Döner bir bilgisayar sandalyesinde oturuyorum. Yapay derinin altında süngerimsi bir yapısı var. Onun altında da demir bir aksam. Yaslanan kısmının etrafı da demir ya da çelik, tam bilmiyorum. Plastik bir parçası yok gibi. Oldukça kaliteli bir sandalye bu. O zamanlar daha çocuğum ama hatırlayabiliyorum nasıl olduğunu. O zaman bile dikkat ederdim demek böyle şeylere. Başım dönene kadar sandalyede kalmaya kararlıyım. Başımın dönmesini sevmiyorum ama orada dönmek hoşuma gidiyor. Hem canımın sıkıntısını alıyor hem de çok rahat. Masadan yarım metre uzak. Masa üzerindeki bilgisayarın ekranı karanlık. Hayal gücümün önünde hiçbir engel yok. Bir yandan dönüyorum, diğer yandan da bir astronot olduğumu düşlüyorum. Bir simülasyona sokmuşlar beni. Tek başıma çıkacağım uzaya. Bana güvenmişler. Bir yere, yeni keşfedilmiş olan bir yere, yepyeni bir teknolojiyle yapılmış bir araçta gideceğim. İlk defa denenecek bu teknoloji. Önce döndürülecekler aracı. Sonra da… Vışşşşşşşt!
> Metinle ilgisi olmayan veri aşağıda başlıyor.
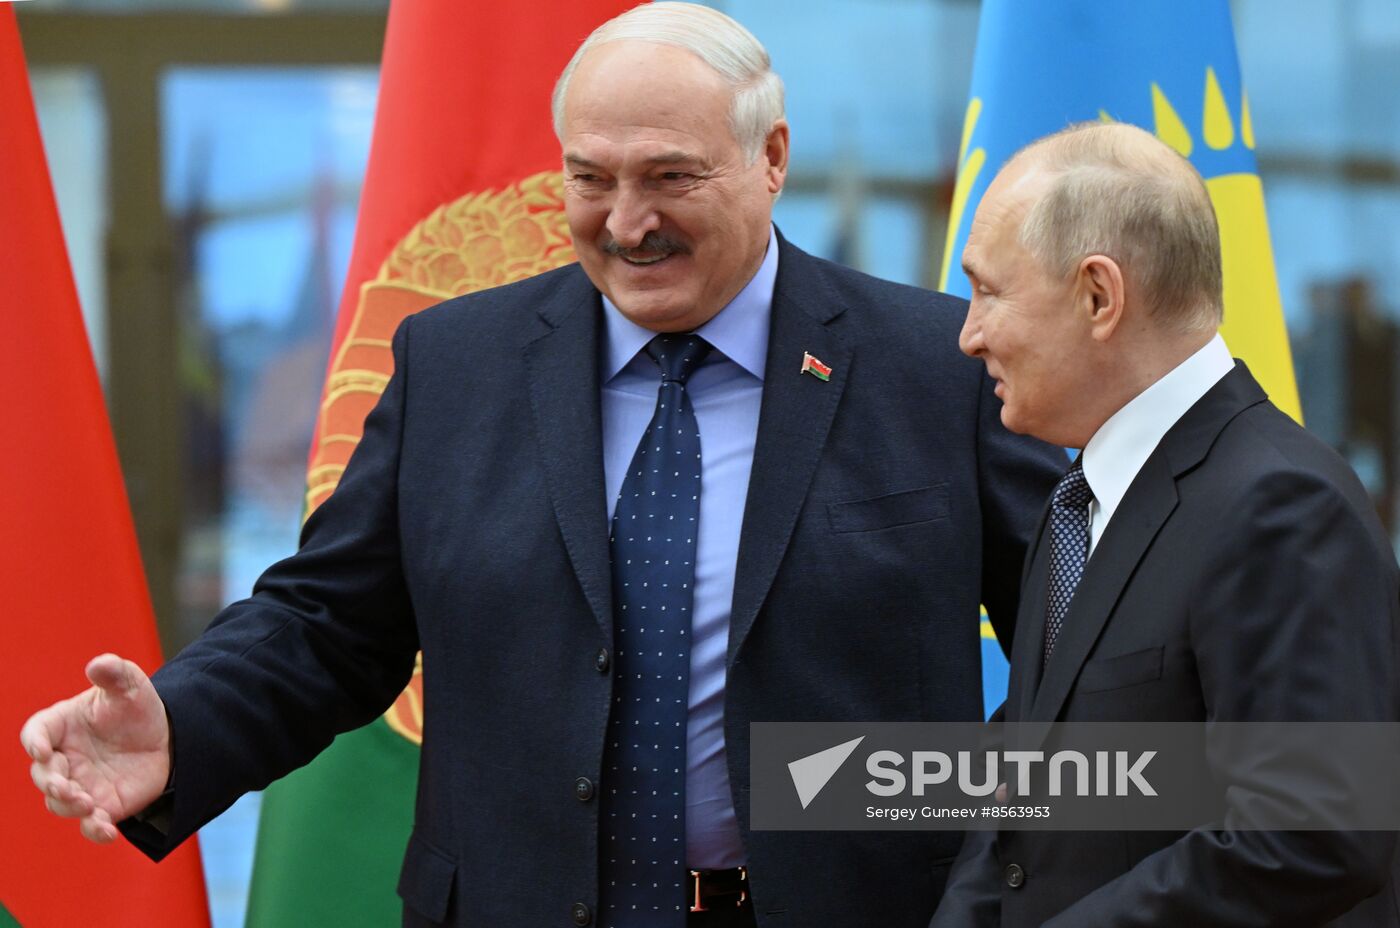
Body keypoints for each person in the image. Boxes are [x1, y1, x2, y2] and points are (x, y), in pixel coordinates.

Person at [21, 5, 1064, 927]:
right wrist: (181, 722)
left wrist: (959, 845)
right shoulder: (455, 365)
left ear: (771, 158)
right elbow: (328, 625)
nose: (627, 223)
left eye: (669, 177)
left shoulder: (939, 368)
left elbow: (1089, 651)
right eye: (590, 179)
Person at [931, 121, 1400, 927]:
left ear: (1099, 296)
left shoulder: (1282, 509)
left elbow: (1310, 834)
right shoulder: (1079, 501)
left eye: (989, 292)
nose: (969, 336)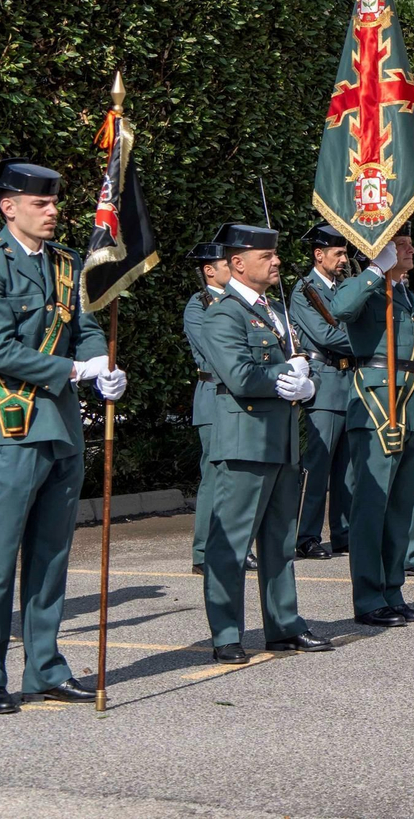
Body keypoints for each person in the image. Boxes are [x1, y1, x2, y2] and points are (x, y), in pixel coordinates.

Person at [0, 159, 126, 713]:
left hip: (60, 428)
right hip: (13, 425)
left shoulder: (66, 263)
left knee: (52, 554)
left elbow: (83, 324)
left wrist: (99, 359)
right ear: (9, 207)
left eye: (55, 203)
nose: (53, 212)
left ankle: (45, 667)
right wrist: (76, 373)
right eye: (41, 204)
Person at [199, 221, 331, 665]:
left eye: (275, 255)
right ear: (237, 263)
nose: (276, 262)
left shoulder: (274, 310)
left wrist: (305, 383)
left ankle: (284, 625)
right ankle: (226, 633)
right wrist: (284, 377)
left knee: (279, 541)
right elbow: (238, 375)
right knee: (231, 544)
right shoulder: (223, 312)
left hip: (280, 440)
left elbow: (295, 361)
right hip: (245, 441)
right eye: (265, 257)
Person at [331, 224, 414, 628]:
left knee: (401, 506)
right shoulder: (367, 287)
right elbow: (341, 309)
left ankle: (393, 591)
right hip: (378, 401)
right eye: (401, 243)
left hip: (411, 399)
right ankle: (369, 597)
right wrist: (375, 270)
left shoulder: (408, 293)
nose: (410, 248)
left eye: (409, 241)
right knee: (372, 506)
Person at [288, 222, 354, 560]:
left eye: (345, 253)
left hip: (347, 381)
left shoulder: (345, 287)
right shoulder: (304, 291)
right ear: (319, 254)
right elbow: (325, 337)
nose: (344, 259)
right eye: (338, 253)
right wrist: (368, 341)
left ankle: (342, 532)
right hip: (324, 380)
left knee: (346, 468)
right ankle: (306, 535)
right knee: (318, 466)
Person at [185, 238, 240, 575]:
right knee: (215, 476)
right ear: (209, 270)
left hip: (236, 398)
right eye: (226, 264)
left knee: (236, 477)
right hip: (213, 394)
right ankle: (204, 551)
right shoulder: (199, 306)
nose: (234, 268)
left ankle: (233, 546)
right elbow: (215, 351)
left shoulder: (240, 303)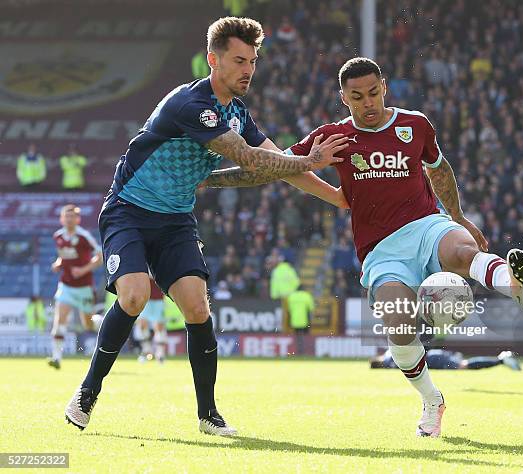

Bir şekilde zamansız bir yerden, zamansız bir şekilde o mekânda olmak üzere planlanmış bir yolculuk…
Tıpkı böyle bir sandalye gibi bir araç bu. Küçük görünse de eşyalarımın hepsinin sandalyedeki küçük boyut ceplerinde depolandığından rahatlıkla her şeyi yanıma alabileceğim bir araç.
Bir an… kendimi orada zannediyorum. Babam patronuyla tanıştırmak için çağırmasa… belki de gidecektim oraya.
Yirmi iki yaşındayım. Galiba on yıldır ayak basmamıştım binaya. Babam hâlâ o ofiste çalışıyor. Patronu biraz kilo almış; ama saçları o zaman da beyazdı.
Merak ediyorum. Sandalye nasıl? Acaba orada mı; yoksa değiştirdiler mi?
Evet!
İşte orada… Paslanmış, gıcırdıyor; ama odada kimse olmadığı için oturup dönebilirim.